Do controle judicial nos concursos públicos

Inicialmente, importante enfatizar que a regra é que as bancas examinadoras dos concursos públicos tenham autonomia para, em conformidade com a lei e as regras do edital, formularem questões objetivas ou subjetivas de acordo com seu próprio entendimento. Nesses termos, não cabe ao Poder Judiciário substituir, simplesmente, o parecer da banca, pelo sua avaliação sobre as questões. Nesse sentido:

ADMINISTRATIVO. PROCESSUAL CIVIL. RECURSO ORDINÁRIO EM MANDADO DE SEGURANÇA. ENUNCIADO ADMINISTRATIVO 3/STJ. CONCURSO PÚBLICO. PROVA DISSERTATIVA. PEÇA PROCESSUAL. ESPELHO DE CORREÇÃO. CRITÉRIOS SUBJETIVOS. IMPOSSIBILIDADE. PODER JUDICIÁRIO. USURPAÇÃO DE COMPETÊNCIA. RE 632.853/CE. 1. “Não compete ao Poder Judiciário, no controle de legalidade, substituir banca examinadora para avaliar respostas dadas pelos candidatos e notas a elas atribuídas. (…) Excepcionalmente, é permitido ao Judiciário juízo de compatibilidade do conteúdo das questões do concurso com o previsto no edital do certame. (RE 632.853/CE, Relator: Min.
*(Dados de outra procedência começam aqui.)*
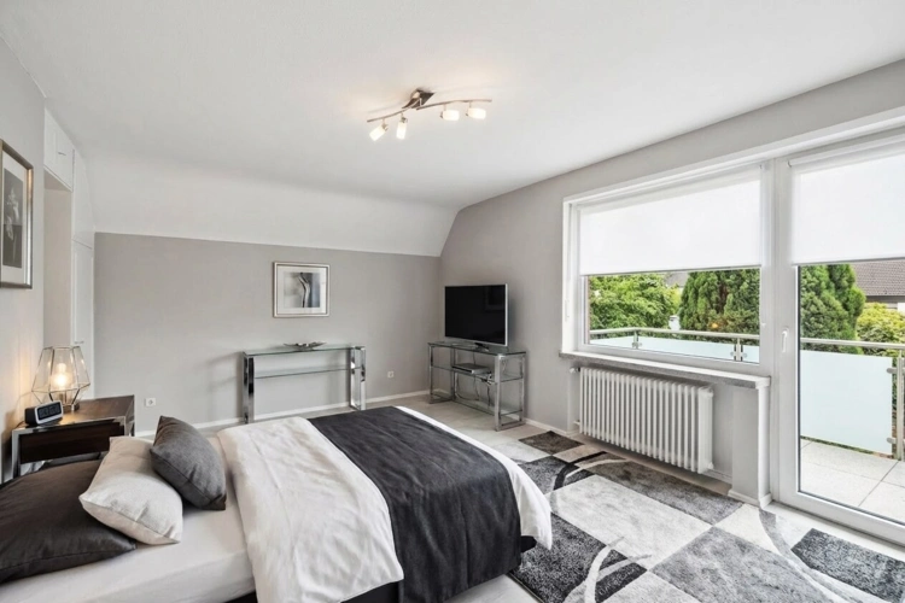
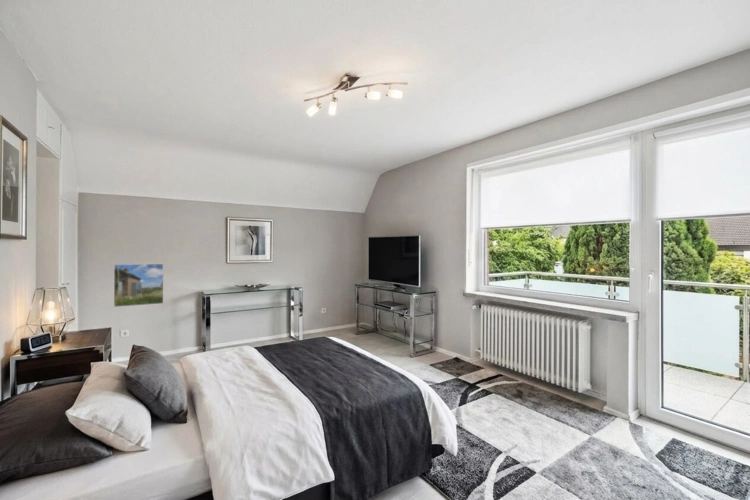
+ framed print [113,263,164,308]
Gilmar Mendes) 2. Não cuidando o caso concreto da exceção porque voltada a pretensão aos critérios adotados como paradigma de correção, aplica-se a regra geral de não intromissão do Judiciário na seara do mérito administrativo. 3. Recurso ordinário em mandado de segurança não provido.
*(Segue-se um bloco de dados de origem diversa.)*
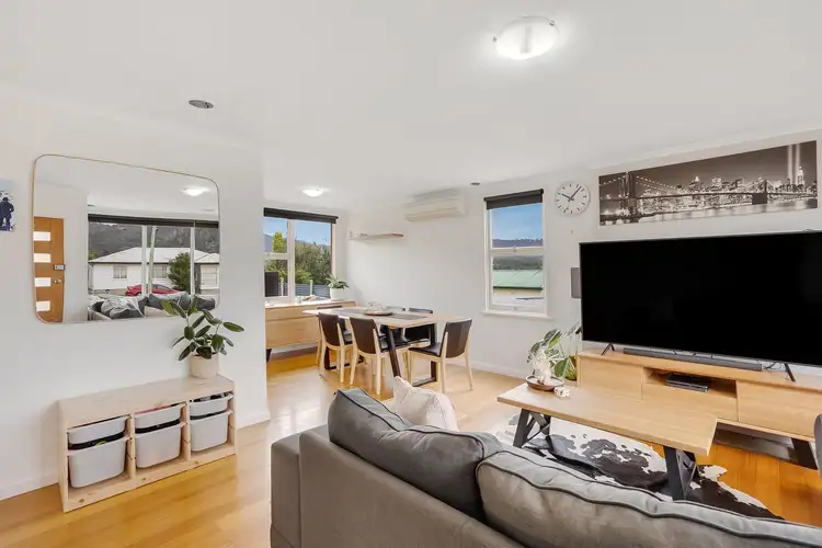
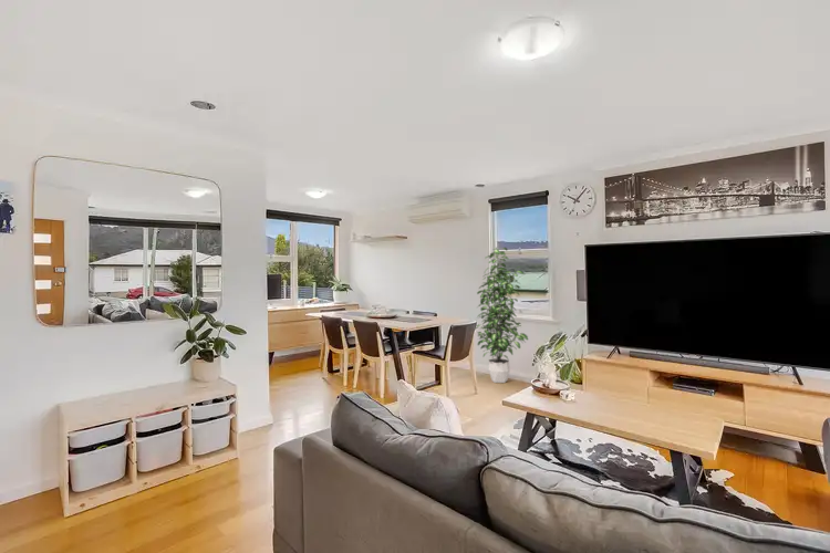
+ indoor plant [476,247,529,384]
(STJ – RMS: 58298 MS 2018/0194690-3, Relator: Ministro MAURO CAMPBELL MARQUES, Data de Julgamento: 18/09/2018, T2 – SEGUNDA TURMA, Data de Publicação: DJe 21/09/2018)

Há casos, entretanto, em que o controle judicial mostra-se indispensável, a fim de corrigir desvios de legalidade, razoabilidade ou proporcionalidade na elaboração das questões do certame.
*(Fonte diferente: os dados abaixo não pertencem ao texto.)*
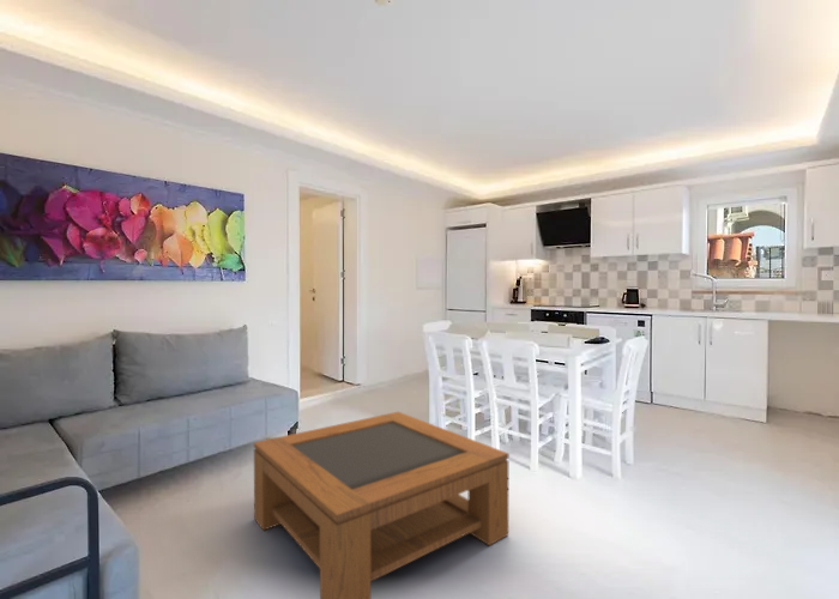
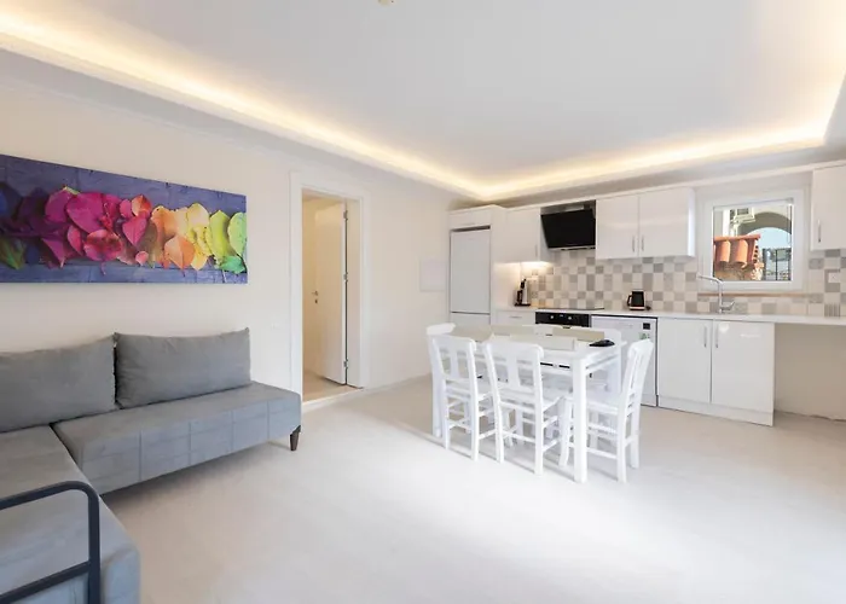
- coffee table [253,411,511,599]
ADMINISTRATIVO. RECURSO EM MANDADO DE SEGURANÇA CONCURSO PÚBLICO. CONTROLE JURISDICIONAL. ANULAÇÃO DE QUESTÃO OBJETIVA. POSSIBILIDADE. LIMITE. VÍCIO EVIDENTE. PRECEDENTES. PREVISÃO DA MATÉRIA NO EDITAL DO CERTAME. 1. É possível a anulação judicial de questão objetiva de concurso público, em caráter excepcional, quando o vício que a macula se manifesta de forma evidente e insofismável, ou seja, quando se apresente primo ictu oculi. Precedentes. 2. Recurso ordinário não provido.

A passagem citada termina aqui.